BRIEF: Give only the count of lines that contain "органам" in the material.

▬▬▬

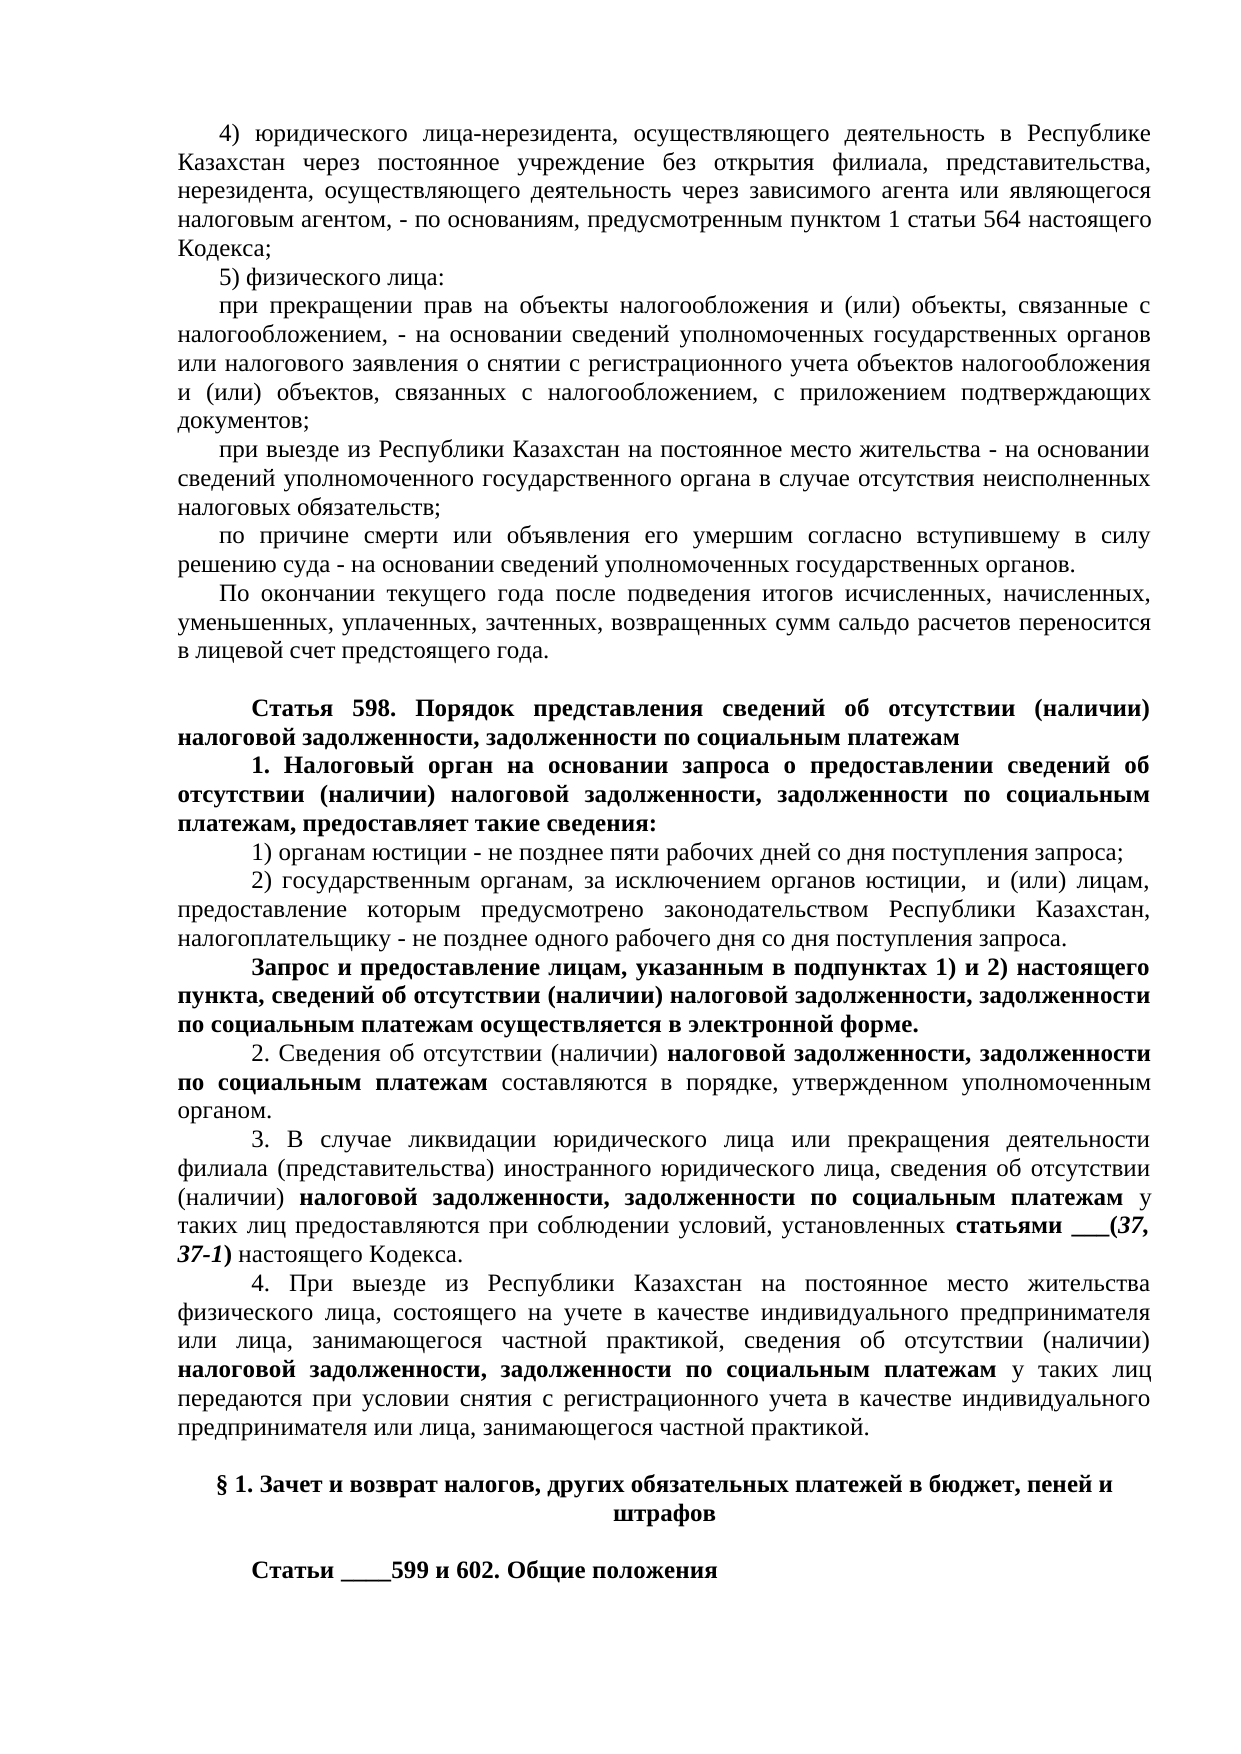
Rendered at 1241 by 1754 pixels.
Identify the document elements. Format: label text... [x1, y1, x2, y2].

text 3. В случае ликвидации юридического лица или прекращения деятельности филиала (представительства) иностранного юридического лица, сведения об отсутствии (наличии) налоговой задолженности, задолженности по социальным платежам у таких лиц предоставляются при соблюдении условий, установленных статьями ___(37, 37-1) настоящего Кодекса. [177, 1124, 1152, 1268]
text 5) физического лица: [177, 262, 1152, 291]
text § 1. Зачет и возврат налогов, других обязательных платежей в бюджет, пеней и штрафов [177, 1469, 1152, 1527]
text по причине смерти или объявления его умершим согласно вступившему в силу решению суда - на основании сведений уполномоченных государственных органов. [177, 521, 1152, 578]
text 2) государственным органам, за исключением органов юстиции, и (или) лицам, предоставление которым предусмотрено законодательством Республики Казахстан, налогоплательщику - не позднее одного рабочего дня со дня поступления запроса. [177, 866, 1152, 952]
text 4) юридического лица-нерезидента, осуществляющего деятельность в Республике Казахстан через постоянное учреждение без открытия филиала, представительства, нерезидента, осуществляющего деятельность через зависимого агента или являющегося налоговым агентом, - по основаниям, предусмотренным пунктом 1 статьи 564 настоящего Кодекса; [177, 118, 1152, 262]
text Статья 598. Порядок представления сведений об отсутствии (наличии) налоговой задолженности, задолженности по социальным платежам [177, 693, 1152, 751]
text при выезде из Республики Казахстан на постоянное место жительства - на основании сведений уполномоченного государственного органа в случае отсутствия неисполненных налоговых обязательств; [177, 434, 1152, 521]
text 1) органам юстиции - не позднее пяти рабочих дней со дня поступления запроса; [177, 837, 1152, 866]
text По окончании текущего года после подведения итогов исчисленных, начисленных, уменьшенных, уплаченных, зачтенных, возвращенных сумм сальдо расчетов переносится в лицевой счет предстоящего года. [177, 578, 1152, 664]
text Статьи ____599 и 602. Общие положения [177, 1556, 1152, 1584]
text 2. Сведения об отсутствии (наличии) налоговой задолженности, задолженности по социальным платежам составляются в порядке, утвержденном уполномоченным органом. [177, 1038, 1152, 1124]
text 4. При выезде из Республики Казахстан на постоянное место жительства физического лица, состоящего на учете в качестве индивидуального предпринимателя или лица, занимающегося частной практикой, сведения об отсутствии (наличии) налоговой задолженности, задолженности по социальным платежам у таких лиц передаются при условии снятия с регистрационного учета в качестве индивидуального предпринимателя или лица, занимающегося частной практикой. [177, 1268, 1152, 1441]
text 1. Налоговый орган на основании запроса о предоставлении сведений об отсутствии (наличии) налоговой задолженности, задолженности по социальным платежам, предоставляет такие сведения: [177, 751, 1152, 837]
text при прекращении прав на объекты налогообложения и (или) объекты, связанные с налогообложением, - на основании сведений уполномоченных государственных органов или налогового заявления о снятии с регистрационного учета объектов налогообложения и (или) объектов, связанных с налогообложением, с приложением подтверждающих документов; [177, 291, 1152, 434]
text Запрос и предоставление лицам, указанным в подпунктах 1) и 2) настоящего пункта, сведений об отсутствии (наличии) налоговой задолженности, задолженности по социальным платежам осуществляется в электронной форме. [177, 952, 1152, 1038]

▬▬▬

FINAL ANSWER: 2